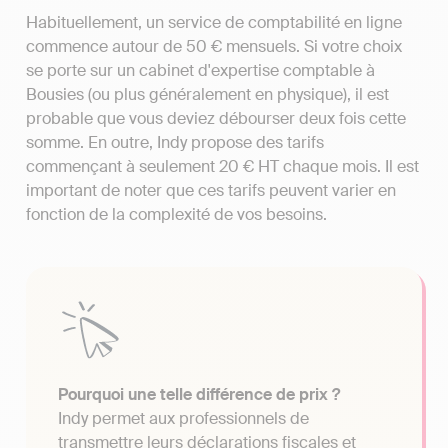
Habituellement, un service de comptabilité en ligne
commence autour de 50 € mensuels. Si votre choix
se porte sur un cabinet d'expertise comptable à
Bousies (ou plus généralement en physique), il est
probable que vous deviez débourser deux fois cette
somme. En outre, Indy propose des tarifs
commençant à seulement 20 € HT chaque mois. Il est
important de noter que ces tarifs peuvent varier en
fonction de la complexité de vos besoins.
Pourquoi une telle différence de prix ?
Indy permet aux professionnels de
transmettre leurs déclarations fiscales et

---*---

• What the task requires:
Everything in the records must be transcribed exactly, except the pictures, which are left out.

• Exercise output:
Habituellement, un service de comptabilité en ligne
commence autour de 50 € mensuels. Si votre choix
se porte sur un cabinet d'expertise comptable à
Bousies (ou plus généralement en physique), il est
probable que vous deviez débourser deux fois cette
somme. En outre, Indy propose des tarifs
commençant à seulement 20 € HT chaque mois. Il est
important de noter que ces tarifs peuvent varier en
fonction de la complexité de vos besoins.
Pourquoi une telle différence de prix ?
Indy permet aux professionnels de
transmettre leurs déclarations fiscales et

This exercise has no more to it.